The book War and Peace hit the headlines after a judge questioned an activist linked to the Koregaon Bhima case for keeping “objectionable material” such as a copy of that book at his home.
On August 28, Justice Sarang Kotwal was hearing the bail plea of Vernon Gonsalves, an activist accused of having Naxal links, at the Bombay High Court.
During the hearing, Justice Kotwal had asked Gonsalves, “War and Peace is about war in another country. Why were you keeping these books at your house?” The judge had also mentioned a CD titled Rajya Daman Virodhi and said that the title “clearly suggested” it has material against the state. “Why were you keeping this in your house,” he had reiterated his query to Gonsalves.
The judge’s remark was instantly linked to Leo Tolstoy’s classic tome War and Peace, stirring up a storm on social media.
Senior Congress leader Jairam Ramesh said it was “truly bizarre” that anyone should be questioned by a judge for keeping a copy of Leo Tolstoy’s War and Peace.
“Welcome to New India,” Ramesh said in a tweet, a day after the judge’s remark.
However, in a sudden twist in the tale, on the evening of August 29, the Bombay High Court clarified that it was not referring to Tolstoy’s War and Peace but a book with a very similar title – War and Peace in Junglemahal: People, State and Maoists edited by journalist Biswajit Roy.
“I knew that Tolstoy’s War and Peace was a literary classic. I was reading the whole list from the panchnama attached to the charge sheet. Basically, the handwriting was so poor it was hardly legible. There were so many references to war…I know War and Peace. And there I was making a query (on why Gonsalves had copies of these books) but did not want to suggest that everything (seized) was incriminating,” said Justice Kotwal.
What Biswajit Roy’s War and Peace in Junglemahal is all about
Published in 2012, War and Peace in Junglemahal – People, State and Maoists is a collection of essays by well-known activists and academics.

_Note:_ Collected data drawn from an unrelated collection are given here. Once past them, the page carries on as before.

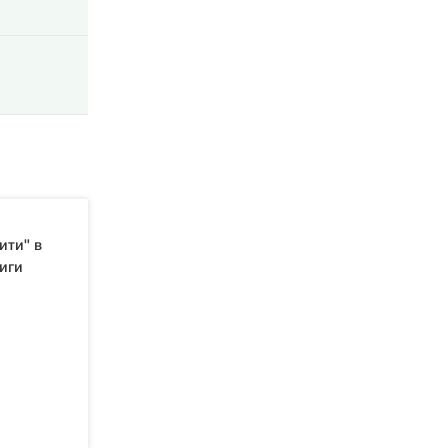
ити" в
иги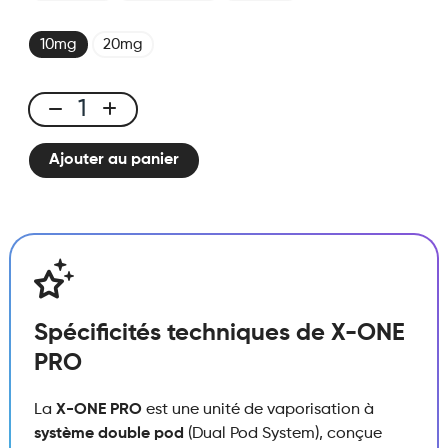
10mg
20mg
X-
ONE
Ajouter au panier
PRO
-
Kit
Myrtille
Grenade
Ice
quantité
Spécificités techniques de X-ONE
PRO
La
X-ONE PRO
est une unité de vaporisation à
système double pod
(Dual Pod System), conçue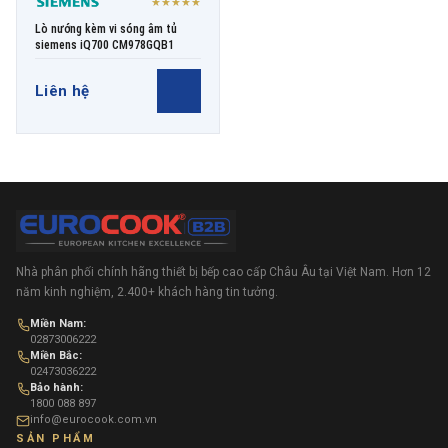
★★★★★
Lò nướng kèm vi sóng âm tủ
siemens iQ700 CM978GQB1
Liên hệ
Nhà phân phối chính hãng thiết bị bếp cao cấp Châu Âu tại Việt Nam. Hơn 12
năm kinh nghiệm, 2.400+ khách hàng tin tưởng.
Miền Nam:
02873006222
Miền Bắc:
02473036222
Bảo hành:
1800 088 897
info@eurocook.com.vn
SẢN PHẨM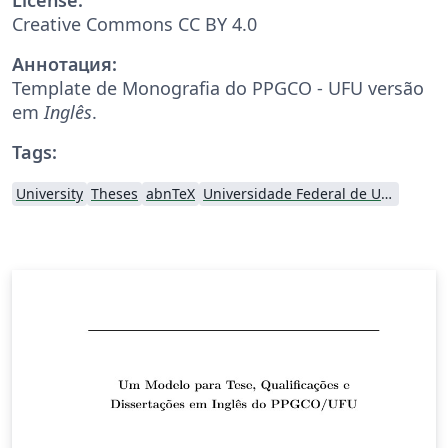
Creative Commons CC BY 4.0
Аннотация:
Template de Monografia do PPGCO - UFU versão
em
Inglês
.
Tags:
University
Theses
abnTeX
Universidade Federal de Uberlândia (UFU)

The essays have been edited by Kolkata-based senior journalist Biswajit Roy.
Junglemahal or Janglemahal is the tribal-dominated area comprising of three districts – Bankura, West Midnapore and Purulia – which was the hotbed of Left Wing Extremism between 2005 and 2009.
In an interview to The Times of India, an ailing Roy, somewhere in his mid-60’s, said that he was amused that his book had suddenly become the talking point. “The idea of the book was to foster conflict-resolution between Maoists and various state governments especially as the process seemed to be falling apart,” he added.
Meanwhile, Tolstoy’s classic novel chronicles the French invasion of Russia and the Napoleonic wars.
Is the book available to buy?
The book, which has grabbed attention across India, is available online in India and has seen a sudden surge in demand after the news.
One of the online platforms described the book as – “It examines the failed peace initiatives in the context of the governments’ elitist ‘developmental’ policies, doublespeak of the parliamentary parties and Maoists’ follies”.
However, it has not been re-printed since it went out of stock in 2014, said the publisher.